Assessing whether the Regulation conforms to the principle of subsidiarity (that the Community can only act if the same objective cannot be sufficiently achieved by the Member States), the Advocate General first notes that, as regards the prices charged by one operator to another for the use of their network (wholesale rates), it is clear that action at Community-level was required: national regulators having neither the power to regulate prices charged by foreign networks to networks from their Member State, nor the incentive to regulate wholesale prices charged within their territory to foreign networks.

As regards retail prices, charged by the home network to their roaming customer, the issue is somewhat less clear. It could be argued that once wholesale prices had been fixed then retail prices could be regulated by national authorities. However, Advocate General Maduro considers that it was expedient and appropriate for the Community to regulate retail prices. He suggests that, given the Regulation was intended to expire after three years, the transnational nature of roaming and the fact that roaming is of minor concern to national regulators, the Community may be more willing and better placed to address the problem. Had the issue been left to the 27 national regulators it may have taken too long to introduce effective control of retail prices.

1 Regulation (EC) No 717/2007 of the European Parliament and of the Council of 27 June 2007 on roaming on public mobile telephone networks within the Community and amending Directive 2002/21/EC (OJ L 171, p. 32)

As to whether setting maximum limits to the prices charged by the network operators was proportionate, the Advocate General notes that the Community intervened as a last resort; all of the Commission’s previous attempts to reduce roaming prices (including competition law investigations, transparency initiatives, regulatory action and political pressure) having failed. He also observes that the Commission found that roaming prices varied widely in ways that could not be explained by underlying costs, with operators making profits of above 200% for calls made while roaming and of 300% or 400% for calls received. Given these excessive charges and the need for timely action, a decision to regulate retail prices was an option reasonably open to the Community.

Furthermore, acknowledging that price controls should always be assessed carefully because of their extreme impact on the market, the Advocate General considers that the limited duration of these price caps, the existence of a sunset clause requiring periodic reassessment, and their aim of correcting a market failure that competition rules had not been able to address, makes them more acceptable. As such the Regulation cannot be said to be disproportionate.

The Advocate General therefore concludes that the setting of maximum charges for roaming calls does not infringe the principles of subsidiarity or proportionality.

Consequently, Advocate General Poiares Maduro proposes that the Court confirm the validity of the Roaming Regulation.

NOTE: The Advocate General’s Opinion is not binding on the Court of Justice. It is the role of the Advocates General to propose to the Court, in complete independence, a legal solution to the cases for which they are responsible. The Judges of the Court are now beginning their deliberations in this case. Judgment will be given at a later date.

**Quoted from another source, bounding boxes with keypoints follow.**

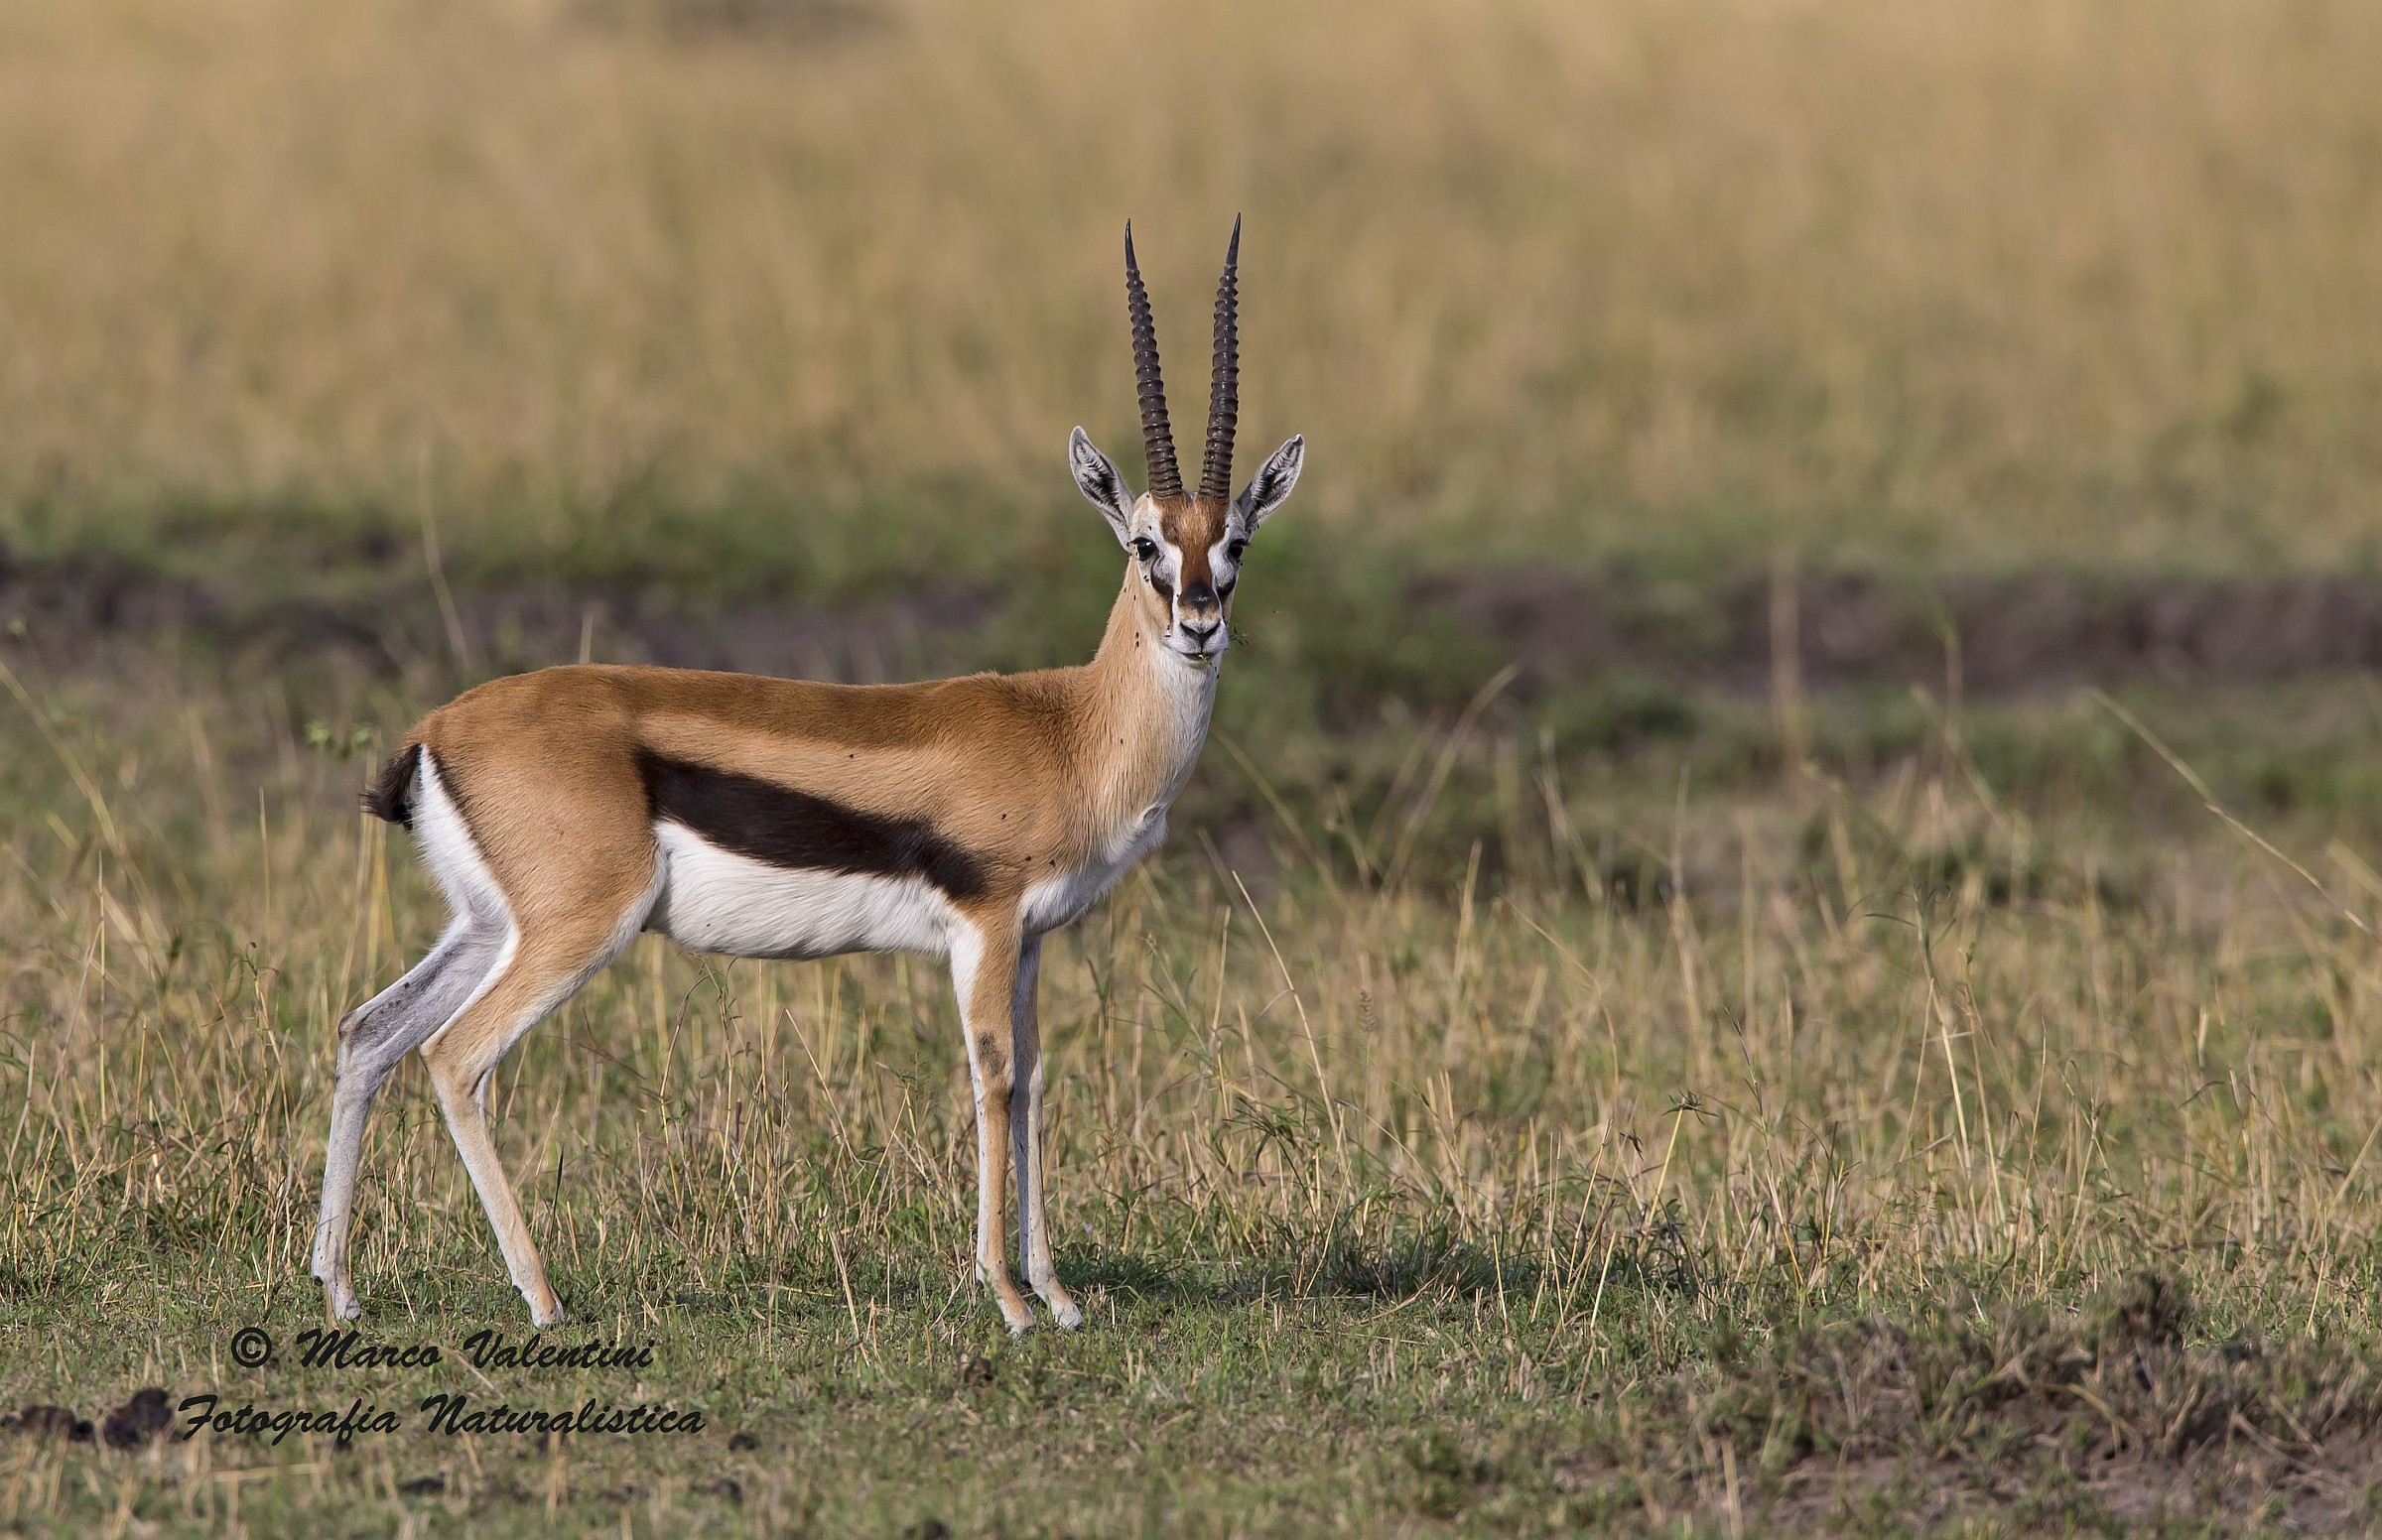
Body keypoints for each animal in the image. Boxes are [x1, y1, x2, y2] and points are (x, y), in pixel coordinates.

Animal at [310, 221, 1304, 1333]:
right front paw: (1008, 1298)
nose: (1200, 623)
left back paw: (339, 1290)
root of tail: (435, 729)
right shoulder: (986, 927)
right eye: (1145, 543)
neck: (1074, 729)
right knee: (456, 1057)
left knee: (370, 1033)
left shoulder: (1035, 940)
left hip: (487, 925)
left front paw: (1057, 1294)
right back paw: (543, 1297)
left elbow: (1039, 1082)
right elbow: (994, 1079)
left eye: (1235, 541)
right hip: (578, 926)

NOTE: A reference for a preliminary ruling allows the courts and tribunals of the Member States, in disputes which have been brought before them, to refer questions to the Court of Justice about the interpretation of Community law or the validity of a Community act. The Court of Justice does not decide the dispute itself. It is for the national court or tribunal to dispose of the case in accordance with the Court’s decision, which is similarly binding on other national courts or tribunals before which the same issue is raised.

Unofficial document for media use, not binding on the Court of Justice.